In the cellars behind those lines of stew-pans are the eating-houses of the vulgar--low, grimy places, floors incrusted with mud, tables of thick deal worn by a thousand horny hands, slippery with ten thousand upset dishes of macaroni. Here the pewter plates, and the iron knives, forks, and spoons are chained to the massive tables. How utter must the destitution be when it is thought necessary to chain up such worthless trash!
Into one of these places went Buttons and Dick in their study of human nature. They sat at the table. A huge dish of macaroni was served up. Fifty guests stopped to look at the new-comers. The waiters winked at the customers of the house, and thrust their tongues in their cheeks.
Dick could not eat, but the more philosophical Buttons made an extremely hearty meal, and pronounced the macaroni delicious.
On landing in a city which swarmed with beggars the first thought of our tourists was, How the mischief do they all live? There are sixty thousand lazaroni in this gay city. The average amount of clothing to each man is about one-third of a pair of trowsers and a woolen cap. But after spending a day or two the question changed its form, and became, How the mischief can they all help living? Food may be picked up in the streets. Handfuls of oranges and other fruits sell for next to nothing; strings of figs cost about a cent.
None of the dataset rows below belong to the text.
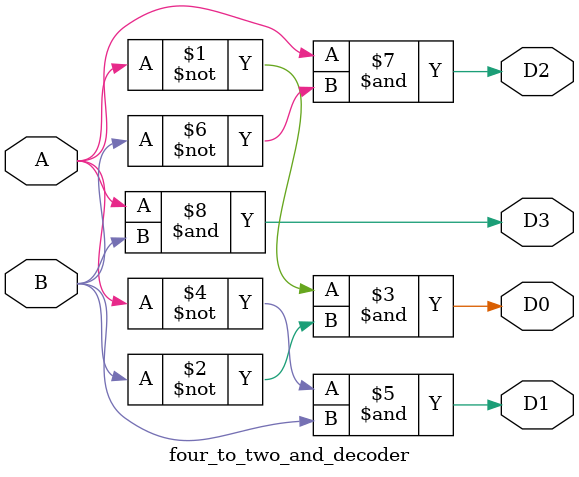
<source format=v>
`timescale 1ns / 1ps

module four_to_two_and_decoder(A, B, D0, D1, D2, D3);
    input A, B;
    output D0, D1, D2, D3;

    assign D0 = ~A & ~B;
    assign D1 = ~A & B;
    assign D2 = A & ~B;
    assign D3 = A & B;
endmodule

</source>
The consequence is that these sixty thousand people, fellow-creatures of ours, who are known as the lazaroni of Naples, whom we half pity and altogether despise, and look upon as lowest members of the Caucasian race, are not altogether very miserable. On the contrary, taken as a whole, they form the oiliest, fattest, drollest, noisiest, sleekest, dirtiest, ignorantest, prejudicedest, narrow-mindedest, shirtlessest, clotheslessest, idlest, carelessest, jolliest, absurdest, rascaliest--but still, all that, perhaps--taken all in all--the happiest community on the face of the earth.